Dynamic Contrast Enhanced Magnetic Resonance Imaging in Oncology: Theory, Data Acquisition, Analysis, and Examples

Abstract

Dynamic contrast enhanced MRI (DCE-MRI) enables the quantitative assessment of tumor status and has found application in both pre-clinical tumor models as well as clinical oncology. DCE-MRI requires the serial acquisition of images before and after the injection of a paramagnetic contrast agent so that the variation of MR signal intensity with time can be recorded for each image voxel. As the agent enters into a tissue, it changes the MR signal intensity from the tissue to a degree that depends on the local concentration. After the agent is transported out of the tissue, the MR signal intensity returns to its' baseline value. By analyzing the associated signal intensity time course using an appropriate mathematical model, physiological parameters related to blood flow, vessel permeability, and tissue volume fractions can be extracted for each voxel or region of interest.In this review we first discuss the basic physics of this methodology, and then present technical aspects of how DCE-MRI data are acquired and analyzed. We also discuss appropriate models of contrast agent kinetics and how these can be used to elucidate tissue characteristics of importance in cancer biology. We conclude by briefly summarizing some future goals and demands of DCE-MRI.

Fig. 1

A patient diagnosed with an invasive ductal carcinoma. Panel a is the pre-contrast injection T₁-weighted sagittal image and panel b is the T₁ map; the lesion is easily delineated from the surrounding healthy-appearing tissue. Panel c depicts typical enhancement curves from two ROIs labeled on panel b. The leftmost white circle in panel b corresponds to the filled circles in panel c, while the rightmost white circle corresponds to the open circles in panel b. The fits of the data are depicted as the solid lines in panel c and the arterial input function (i.e., the time course of CA in the blood) used to perform those fits is shown in the inset. ROI 2 has a more rapid enhancement: K^trans = 0.063 min⁻¹ for ROI 1 and K^trans = 0.12 min⁻¹ for ROI 2. It is the ability to probe this intra-tumoral heterogeneity non-invasively and longitudinally that make these techniques potentially so powerful.
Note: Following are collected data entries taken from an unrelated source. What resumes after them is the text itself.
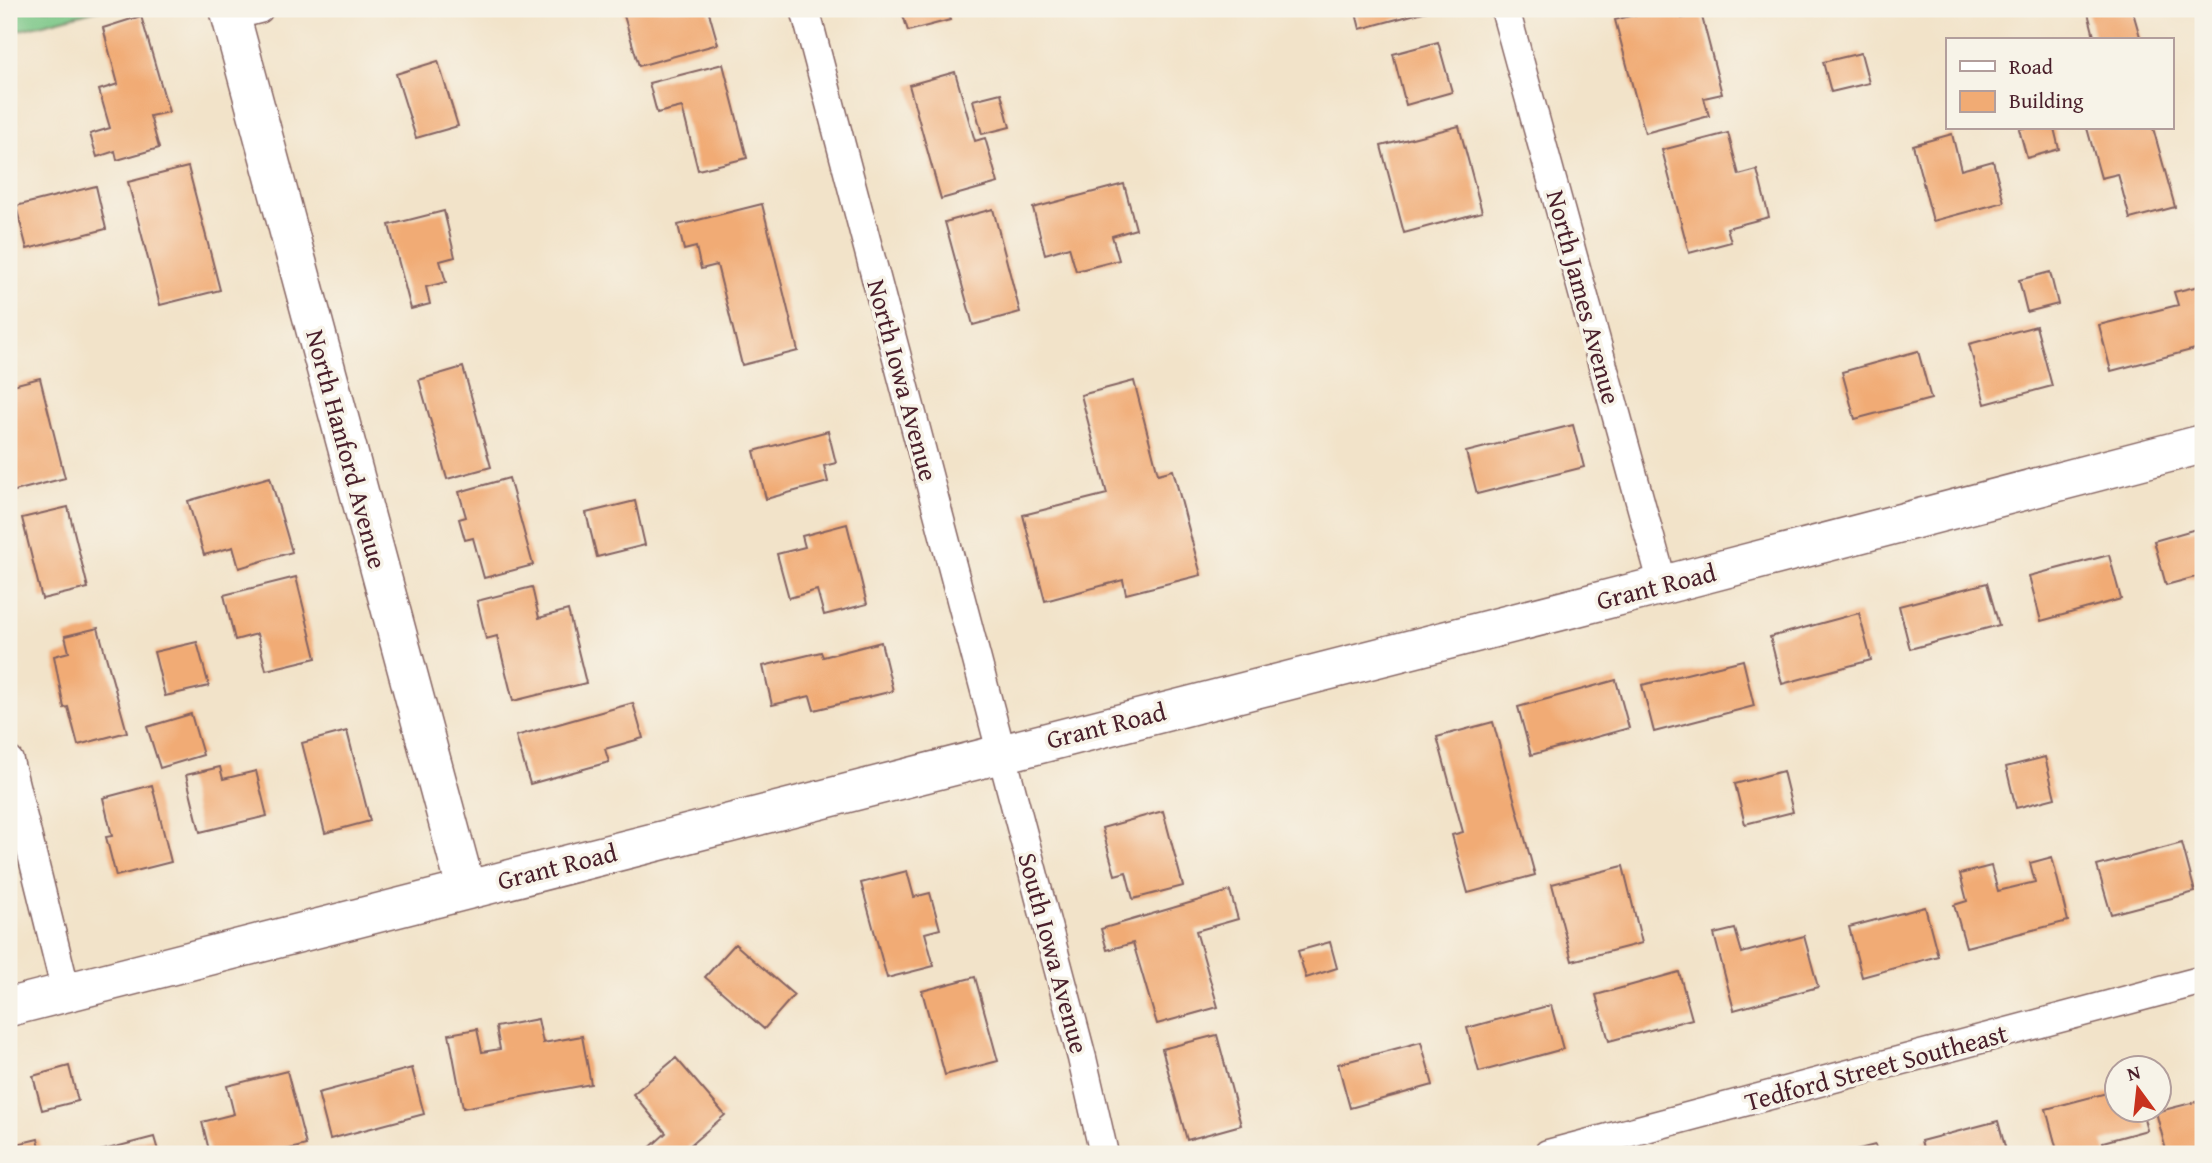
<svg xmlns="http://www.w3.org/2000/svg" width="2212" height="1163" viewBox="0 0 2212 1163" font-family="'Gentium Book Plus',serif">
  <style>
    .green { fill: #79c686; stroke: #627258; stroke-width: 2 }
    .building { fill: #f1ab74 }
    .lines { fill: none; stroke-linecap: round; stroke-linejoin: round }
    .street-casing { stroke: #856462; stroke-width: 31 }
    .secondary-casing { stroke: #856462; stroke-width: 41 }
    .primary-casing { stroke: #856462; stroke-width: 41 }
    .street { stroke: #fff; stroke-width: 28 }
    .secondary { stroke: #fff; stroke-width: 38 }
    .primary { stroke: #fff; stroke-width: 38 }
    .labels { text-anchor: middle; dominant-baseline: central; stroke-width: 7; stroke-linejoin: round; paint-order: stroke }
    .street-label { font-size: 26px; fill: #4a1f2b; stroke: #f7f3e8 }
  </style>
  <rect width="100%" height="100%" fill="#f7f3e8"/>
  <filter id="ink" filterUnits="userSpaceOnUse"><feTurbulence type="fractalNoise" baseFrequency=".0143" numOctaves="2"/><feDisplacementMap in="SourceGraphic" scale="14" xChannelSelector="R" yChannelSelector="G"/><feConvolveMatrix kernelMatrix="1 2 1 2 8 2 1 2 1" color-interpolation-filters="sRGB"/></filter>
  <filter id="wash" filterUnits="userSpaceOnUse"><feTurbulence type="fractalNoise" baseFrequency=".00686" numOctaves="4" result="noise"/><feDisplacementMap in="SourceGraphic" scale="28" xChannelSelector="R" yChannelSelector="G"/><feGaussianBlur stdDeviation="1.57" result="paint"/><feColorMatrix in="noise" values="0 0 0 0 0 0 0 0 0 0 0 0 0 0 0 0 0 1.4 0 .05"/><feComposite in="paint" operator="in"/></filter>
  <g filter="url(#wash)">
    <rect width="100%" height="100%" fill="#f2e3c9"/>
    <path class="green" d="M9,9H101L9,33Z"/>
    <g id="blocks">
      <path class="building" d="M622,9H708L718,44L639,66Z
        M890,9H946L950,20L908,31L902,12L891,15Z
        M1355,9H1426L1427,11L1360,29Z
        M1656,9H1680L1682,18L1701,13L1722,94L1704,98L1709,116L1645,133L1615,20Z
        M2087,9H2132L2141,40H2095Z
        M141,16L169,112L150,116L159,148L117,160L115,151L97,157L90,134L110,128L99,90L118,84L103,28Z
        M1438,42L1452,92L1406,105L1393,54Z
        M1861,53L1869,83L1831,92L1823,62Z
        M438,61L458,126L416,138L396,74Z
        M723,64L747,158L698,170L682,107L657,113L649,83Z
        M955,72L975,141L985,138L998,183L941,199L909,85Z
        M1001,93L1010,127L982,134L973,100Z
        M1459,126L1482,212L1404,233L1381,146Z
        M2023,128H2054L2059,149L2027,158L2019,129Z
        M2087,128H2153L2175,207L2130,219L2118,174L2101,178Z
        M1728,133L1739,175L1757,170L1769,217L1727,228L1731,242L1689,253L1662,150Z
        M1952,134L1961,170L1993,161L2004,202L1933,221L1913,145Z
        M188,167L220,290L160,305L128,182Z
        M1124,184L1136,229L1112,236L1119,260L1076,271L1069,247L1045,254L1033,208Z
        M96,186L106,229L27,249L16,206Z
        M762,204L798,351L742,365L717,265L701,269L696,247L684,250L678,225Z
        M993,209L1020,312L973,325L945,222Z
        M444,211L455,257L440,261L446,282L426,287L430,304L411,309L389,225Z
        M2050,272L2058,304L2027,312L2019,280Z
        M2203,285V347L2111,371L2099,325L2178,305L2174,292Z
        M2036,326L2052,386L1985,404L1969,344Z
        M1918,351L1931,399L1855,419L1842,372Z
        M463,367L491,467L447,479L419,380Z
        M40,378L65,478L11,492L9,483V386Z
        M1134,381L1158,474L1173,470L1201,575L1126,594L1123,580L1045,601L1023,515L1107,494L1081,395Z
        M1573,425L1584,467L1477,494L1466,452Z
        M828,431L836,463L824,466L828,482L766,499L754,451Z
        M270,477L292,552L239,568L233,547L204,555L188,501Z
        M509,478L533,565L484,578L473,538L465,540L459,519L466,517L459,492Z
        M635,501L645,545L597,557L586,513Z
        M68,507L88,588L42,599L22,518Z
        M847,524L867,604L824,615L817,590L789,598L777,554L805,547L802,536Z
        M2203,527V575L2166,585L2154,541Z
        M2109,555L2121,599L2041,621L2029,576Z
        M296,577L316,658L266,670L257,634L235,640L224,595Z
        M1987,583L1999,625L1910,649L1899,606Z
        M532,587L539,618L568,610L586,683L513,701L497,636L486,639L477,601Z
        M1859,613L1871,660L1782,684L1770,637Z
        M98,628L127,732L78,745L68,707L64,708L54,656L69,652L65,636Z
        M197,642L209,686L165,696L154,652Z
        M881,642L893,691L814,710L810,696L772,705L763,666L821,652L823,657Z
        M1743,660L1754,706L1654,732L1642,685Z
        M1616,680L1629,728L1531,755L1518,707Z
        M633,703L643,738L605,749L609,762L530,784L516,736Z
        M191,714L203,755L160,768L147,727Z
        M1493,722L1535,875L1468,893L1452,835L1463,832L1437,737Z
        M347,731L370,821L325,833L302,743Z
        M2045,757L2055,798L2016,808L2006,767Z
        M220,767L223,779L256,771L267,816L200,832L186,775Z
        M1783,771L1793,812L1745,824L1735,784Z
        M152,785L171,862L116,876L106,837L112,836L103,798Z
        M1163,811L1183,886L1133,899L1126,872L1115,875L1102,828Z
        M2182,843L2195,892L2111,914L2097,866Z
        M2052,857L2068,921L1966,947L1954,905L1967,901L1960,874L1991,866L1998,891L2035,882L2030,863Z
        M1623,866L1642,943L1572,961L1552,884Z
        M907,871L914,897L930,893L940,929L925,933L934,966L887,978L861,883Z
        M1230,891L1238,919L1196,931L1218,1007L1157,1024L1133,943L1107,950L1101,929Z
        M1925,907L1938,956L1862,977L1849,927Z
        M1735,929L1742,953L1804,936L1818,987L1734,1010L1714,934Z
        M1330,942L1337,968L1306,978L1298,951Z
        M735,944L794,995L764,1029L705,977Z
        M1679,972L1692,1019L1609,1041L1596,995Z
        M975,977L998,1061L945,1075L922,991Z
        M1551,1005L1563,1049L1479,1072L1467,1028Z
        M538,1019L543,1043L582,1036L591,1084L463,1108L449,1034L477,1029L482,1052L500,1049L496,1027Z
        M1217,1035L1241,1125L1187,1140L1162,1049Z
        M1421,1042L1433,1085L1350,1108L1338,1064Z
        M676,1058L725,1115L688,1147L694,1154H649L646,1151L666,1133L633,1094Z
        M69,1066L78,1101L42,1110L33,1076Z
        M412,1068L424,1114L330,1139L318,1093Z
        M287,1071L306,1145L269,1154H210L202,1122L234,1114L227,1086Z
        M2118,1090V1110H2142L2147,1130L2103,1142L2107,1154H2058L2046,1109Z
        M2203,1100V1154H2167L2156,1112Z
        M1998,1121L2007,1154H1925L1921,1141Z
        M154,1137L159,1154H92V1153Z
        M38,1139L42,1154H9V1146Z
        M1875,1145L1878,1154H1843V1153Z
        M1021,1148L1023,1154H1001V1153Z"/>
    </g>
  </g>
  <g filter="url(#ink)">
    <use href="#blocks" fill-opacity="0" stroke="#856462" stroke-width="2"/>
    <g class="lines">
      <defs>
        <path id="street" d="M805,9L1082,1058L1104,1154
          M1505,9L1663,585
          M231,16L259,9
          M9,761L66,992
          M1548,1154L2203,980"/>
        <path id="secondary" d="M229,9L466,889"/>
        <path id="primary" d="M9,1007L1663,585L2203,444"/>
      </defs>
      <use href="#street" class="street-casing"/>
      <use href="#secondary" class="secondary-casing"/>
      <use href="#primary" class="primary-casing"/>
      <use href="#street" class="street"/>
      <use href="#secondary" class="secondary"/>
      <use href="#primary" class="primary"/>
    </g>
  </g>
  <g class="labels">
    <g class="street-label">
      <text transform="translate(1584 297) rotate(75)">North James Avenue</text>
      <text transform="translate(903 380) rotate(75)">North Iowa Avenue</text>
      <text transform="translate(347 449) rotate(75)">North Hanford Avenue</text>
      <text transform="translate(1656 586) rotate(-14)">Grant Road</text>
      <text transform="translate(1106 725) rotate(-14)">Grant Road</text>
      <text transform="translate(557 866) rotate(-14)">Grant Road</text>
      <text transform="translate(1054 953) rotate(75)">South Iowa Avenue</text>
      <text transform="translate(1876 1067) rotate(-15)">Tedford Street Southeast</text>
    </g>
  </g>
  <rect width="2212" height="1163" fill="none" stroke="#f7f3e8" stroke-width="35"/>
  <rect x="1946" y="38" width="228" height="91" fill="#f7f3e8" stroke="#b29e9c" stroke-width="2"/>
  <rect x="1960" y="61" width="35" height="10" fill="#ffffff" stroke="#b29e9c" stroke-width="2"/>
  <text x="2009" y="74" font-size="21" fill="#4a1f2b">Road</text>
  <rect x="1960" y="91" width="35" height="21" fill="#f1ab74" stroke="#b29e9c" stroke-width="2"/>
  <text x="2009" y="108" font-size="21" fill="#4a1f2b">Building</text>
  <g transform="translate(2138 1089) rotate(345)"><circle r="33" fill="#f7f3e8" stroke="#b29e9c" stroke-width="2"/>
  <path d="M0-5L12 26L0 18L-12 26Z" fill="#c8321e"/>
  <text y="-10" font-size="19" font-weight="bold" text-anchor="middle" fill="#4a1f2b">N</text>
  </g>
</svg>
Performing this type of analysis for every voxel allows the construction of the pharmacokinetic parameter maps of Fig. 6.

Fig. 2

The simplest pharmacokinetic model is depicted in panel a. A drug enters the compartment, V, with a specific rate constant k_a, and is eliminated with a rate constant k_e. A more realistic approach is described by the two-compartment model depicted in panel b which considers the extracellular intravascular space (blood plasma) to be the central compartment (V₁), and the extravascular-extracellular space (EES) to be the peripheral compartment (V₂). In this model, the CA is introduced into the vasculature and transported into the EES in a reversible process characterized by a distribution rate constant (k₁₂) and a redistribution rate constant (k₂₁).

Fig. 3

The results of fitting two arbitrary nine voxel TOI curves (solid circles) with both the Eq. (22) (solid curve) model. The different curve shapes yield different K^trans and v_e values as discussed in the text.

Fig. 4

The results of applying a DCE-MRI protocol to the entire tumor region as a function of time. Each row corresponds to an imaging day and presents the results of the parametric v_e (a, e, i) and K^trans (b, f, j) tumor mappings of a central slice as well as the corresponding 3-D volume representations (v_e: c, g, k; K^trans: d, h, l). Note the color scale on the far right and the distance scale in the lower right hand corner of each K^trans volume rendering. See text for discussion of parameter changes as a function of time

Fig. 5

The ability to measure pharmacokinetic parameters as a function of time allows for the potential of characterizing response to treatment. Here 4T1 mammary carcinomas (control and treated by an anti-angiogenic agent) are followed over 16 days by DCE-MRI K^trans maps. By day 16 it is evident that the treated animal has significantly lower K^trans values than the control. This approach not only allows for comparing groups, but also lets each animal serve as its own control.

Fig. 6

Pre (top row) and post-treatment (bottom row) each parameter’s assessment of tumor extent of a representative patient (different from that displayed in figure 2) are presented. (Treatment included four cycles of Taxotere.) The volume on the far left is that obtained from the K^trans parameter and is rendered at 50% of the maximum value obtained from the pre-treatment study. Comparing the top row to the bottom row, the T₁, K^trans, and v_e maps all have a significant drop in parameter values and indicate a tremendous drop in extent of disease.